• SOURCE MATERIAL:
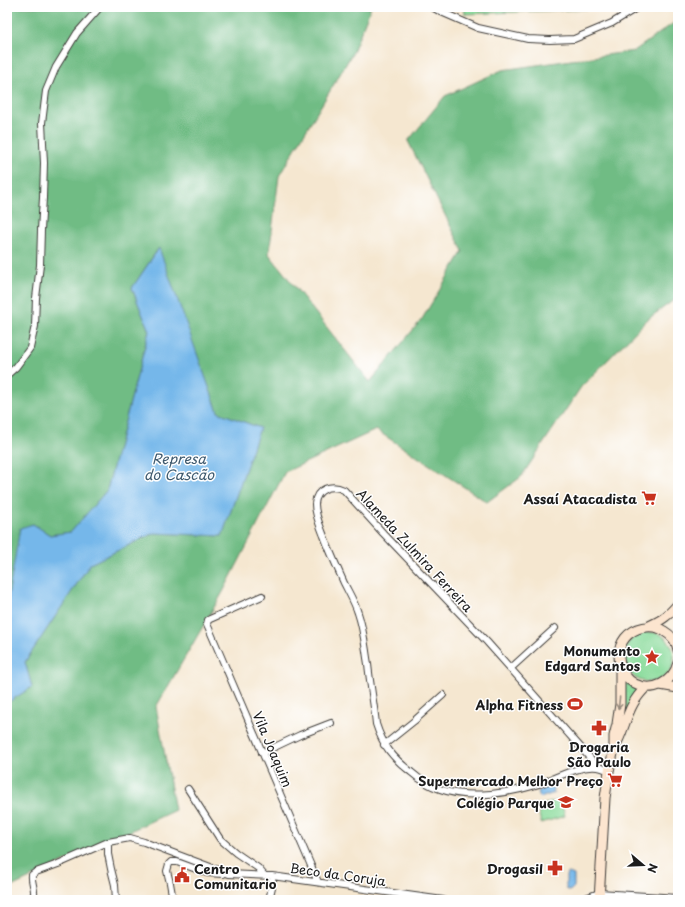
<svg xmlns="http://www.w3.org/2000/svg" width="685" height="907" font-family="'Playpen Sans',sans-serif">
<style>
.green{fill:#8bdc9c;stroke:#547c5c}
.forest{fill:#70bc84;stroke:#466c50}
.water{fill:#74b7ea;stroke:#486a83}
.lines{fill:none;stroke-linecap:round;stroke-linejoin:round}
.minor-casing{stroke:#3d3a37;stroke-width:8}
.secondary-casing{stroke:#3d3a37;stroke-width:11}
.minor{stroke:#fff;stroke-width:6}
.secondary{stroke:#fce5cf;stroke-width:9}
.oneway{stroke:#978b7e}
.labels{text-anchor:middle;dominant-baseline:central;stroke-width:3;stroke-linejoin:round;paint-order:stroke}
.poi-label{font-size:13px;font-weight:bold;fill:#1c1c1c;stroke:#fff;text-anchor:end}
.street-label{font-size:13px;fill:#1c1c1c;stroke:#fff}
.water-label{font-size:14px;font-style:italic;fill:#3f5a6e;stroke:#fff}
</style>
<rect width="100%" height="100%" fill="#fff"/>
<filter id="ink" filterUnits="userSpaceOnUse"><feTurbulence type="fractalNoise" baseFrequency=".025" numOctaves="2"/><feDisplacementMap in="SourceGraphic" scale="8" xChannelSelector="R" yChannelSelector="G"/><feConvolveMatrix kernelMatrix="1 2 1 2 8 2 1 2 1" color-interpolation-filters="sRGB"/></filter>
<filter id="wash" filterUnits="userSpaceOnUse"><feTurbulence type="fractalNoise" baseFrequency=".012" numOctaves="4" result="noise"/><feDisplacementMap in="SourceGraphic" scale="16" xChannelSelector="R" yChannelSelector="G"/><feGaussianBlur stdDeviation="0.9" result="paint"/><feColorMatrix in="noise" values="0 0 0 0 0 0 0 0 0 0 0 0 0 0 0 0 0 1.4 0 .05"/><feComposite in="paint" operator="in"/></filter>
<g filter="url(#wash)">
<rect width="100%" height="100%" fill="#f5e7d0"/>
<path class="green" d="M464,7H595V9L465,14Z
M624 657a25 25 0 1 1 50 0a25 25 0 1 1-50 0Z
M623,681L629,685L640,689L617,736Z
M561,800L565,816L541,823L537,806Z"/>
<path class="forest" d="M7,7H371L352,54L279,176L269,254L370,382L422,319L463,251L408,141L445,96L502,70L634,51L678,20V297L648,319L581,387L521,477L487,502L376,430L285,472L223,592L156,707L175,810L7,889V703L32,687L25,662L90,564L154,533L222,536L260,428L218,412L158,249L132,288L149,331L107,490L71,532L50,535L33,524L7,603Z"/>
<path class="water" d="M159,248L218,412L260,428L222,536L154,533L90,564L25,662L32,687L7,703V603L20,528L33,524L50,535L71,532L107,490L149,331L132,288Z
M552,786L554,793L540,798L538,791Z
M569,873L574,875V887L571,890L569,891L566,889V875Z"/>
</g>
<g filter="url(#ink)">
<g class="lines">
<g class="minor-casing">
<path id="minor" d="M432,7L439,11L478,28L528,39L550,40L574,39L612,23L638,7
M7,375L16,367L30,348L35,326L36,298L40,265L41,230L43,198L44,163L42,123L46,91L56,67L77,33L100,7
M262,596L210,619L208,620L207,624L318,882
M510,669L555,628
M384,745L414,721L443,695
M262,753L300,735L331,723
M598,767L487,642L383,533L344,490C332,484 316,488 315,504C315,515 320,526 324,536C330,552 337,567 344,583C349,593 355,603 358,613C364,630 365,647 368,664C370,684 374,704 376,724C383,746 393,758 411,772C419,779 430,786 440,789C470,800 512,793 542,783C557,777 581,765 597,767C601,767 605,769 609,771
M188,789L220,839L236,853L258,868L264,875
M108,842V854L111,869L115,885L116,900
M28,900L34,895C35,888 31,882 32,875L36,872L58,864L108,842L130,838L144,842L229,874L272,876L443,900
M173,900L170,883L167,871L169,864L171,862H177L207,873L223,874
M269,900L272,887V876
M580,900L599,893L678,898"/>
</g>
<g class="secondary-casing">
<path id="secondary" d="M649,626C662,620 668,616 678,604
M678,650C677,642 671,635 664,631C652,623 634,627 625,638C614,652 619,675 635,684C653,693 673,682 678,663
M660,685L678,688
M614,748C623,734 625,718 633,704C636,698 641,692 646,687
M599,900L605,798L609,771L614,749V736L617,724L620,704V665"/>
</g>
<use href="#minor" class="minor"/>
<use href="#secondary" class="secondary"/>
</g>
<defs><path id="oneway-shaft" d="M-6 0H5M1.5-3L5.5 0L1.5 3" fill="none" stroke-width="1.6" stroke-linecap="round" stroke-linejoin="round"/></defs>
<use class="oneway" href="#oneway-shaft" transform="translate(619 703) rotate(96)"/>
</g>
<defs>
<g id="supermarket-bare" transform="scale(1.2)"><path d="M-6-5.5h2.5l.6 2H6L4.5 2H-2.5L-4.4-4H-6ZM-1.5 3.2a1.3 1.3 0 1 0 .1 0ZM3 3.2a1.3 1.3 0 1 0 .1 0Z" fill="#c8321e" stroke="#fff" stroke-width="2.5" paint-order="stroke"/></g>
<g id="sight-bare" transform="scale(1.2)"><path d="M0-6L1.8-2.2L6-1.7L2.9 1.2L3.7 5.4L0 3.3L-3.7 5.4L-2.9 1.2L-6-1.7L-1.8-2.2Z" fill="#c8321e" stroke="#fff" stroke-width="2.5" paint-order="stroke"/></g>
<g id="stadium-bare" transform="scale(1.2)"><path d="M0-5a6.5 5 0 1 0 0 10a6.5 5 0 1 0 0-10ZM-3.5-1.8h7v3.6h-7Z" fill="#c8321e" stroke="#fff" stroke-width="2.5" paint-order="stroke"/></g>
<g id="pharmacy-bare" transform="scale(1.2)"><path d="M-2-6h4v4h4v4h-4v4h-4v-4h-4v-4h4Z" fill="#c8321e" stroke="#fff" stroke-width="2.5" paint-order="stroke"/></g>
<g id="school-bare" transform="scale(1.2)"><path d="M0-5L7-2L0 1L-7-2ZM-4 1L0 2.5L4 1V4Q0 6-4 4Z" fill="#c8321e" stroke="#fff" stroke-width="2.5" paint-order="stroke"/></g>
<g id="civic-bare" transform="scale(1.2)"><path d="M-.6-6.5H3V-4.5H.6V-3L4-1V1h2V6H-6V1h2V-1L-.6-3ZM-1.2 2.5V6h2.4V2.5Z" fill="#c8321e" stroke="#fff" stroke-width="2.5" paint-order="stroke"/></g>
</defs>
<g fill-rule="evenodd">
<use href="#supermarket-bare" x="649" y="498"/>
<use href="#sight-bare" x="652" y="657"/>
<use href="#stadium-bare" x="575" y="704"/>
<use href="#pharmacy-bare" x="599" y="728"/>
<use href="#supermarket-bare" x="615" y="780"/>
<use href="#school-bare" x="566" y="802"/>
<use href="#pharmacy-bare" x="555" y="868"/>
<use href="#civic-bare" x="182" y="875"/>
</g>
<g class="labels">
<g class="poi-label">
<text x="637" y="498">Assaí Atacadista</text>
<text x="640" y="650">Monumento<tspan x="640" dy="15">Edgard Santos</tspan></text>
<text x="563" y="704">Alpha Fitness</text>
<text x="599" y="746" text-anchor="middle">Drogaria<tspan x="599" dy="15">São Paulo</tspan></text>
<text x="603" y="780">Supermercado Melhor Preço</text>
<text x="554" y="802">Colégio Parque</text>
<text x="194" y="868" text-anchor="start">Centro<tspan x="194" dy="15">Comunitario</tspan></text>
<text x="543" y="868">Drogasil</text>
</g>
<g class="street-label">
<text transform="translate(415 550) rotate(47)">Alameda Zulmira Ferreira</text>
<text transform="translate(273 749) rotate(67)">Vila Joaquim</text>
<text transform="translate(338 874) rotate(8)">Beco da Coruja</text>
</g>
<g class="water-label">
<text x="179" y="458">Represa<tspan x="179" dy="16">do Cascão</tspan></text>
</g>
</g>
<rect width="685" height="907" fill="none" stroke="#fff" stroke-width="24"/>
<g transform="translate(643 865) rotate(109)" stroke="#ffffff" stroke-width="3" paint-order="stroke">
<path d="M0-3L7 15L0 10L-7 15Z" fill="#1c1c1c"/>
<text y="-6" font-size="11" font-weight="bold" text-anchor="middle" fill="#1c1c1c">N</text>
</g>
</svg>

• ACTIVITY:
Whenever a line above includes "wash", copy it in full.

• SOLUTION TO THE EXERCISE:
<filter id="wash" filterUnits="userSpaceOnUse"><feTurbulence type="fractalNoise" baseFrequency=".012" numOctaves="4" result="noise"/><feDisplacementMap in="SourceGraphic" scale="16" xChannelSelector="R" yChannelSelector="G"/><feGaussianBlur stdDeviation="0.9" result="paint"/><feColorMatrix in="noise" values="0 0 0 0 0 0 0 0 0 0 0 0 0 0 0 0 0 1.4 0 .05"/><feComposite in="paint" operator="in"/></filter>
<g filter="url(#wash)">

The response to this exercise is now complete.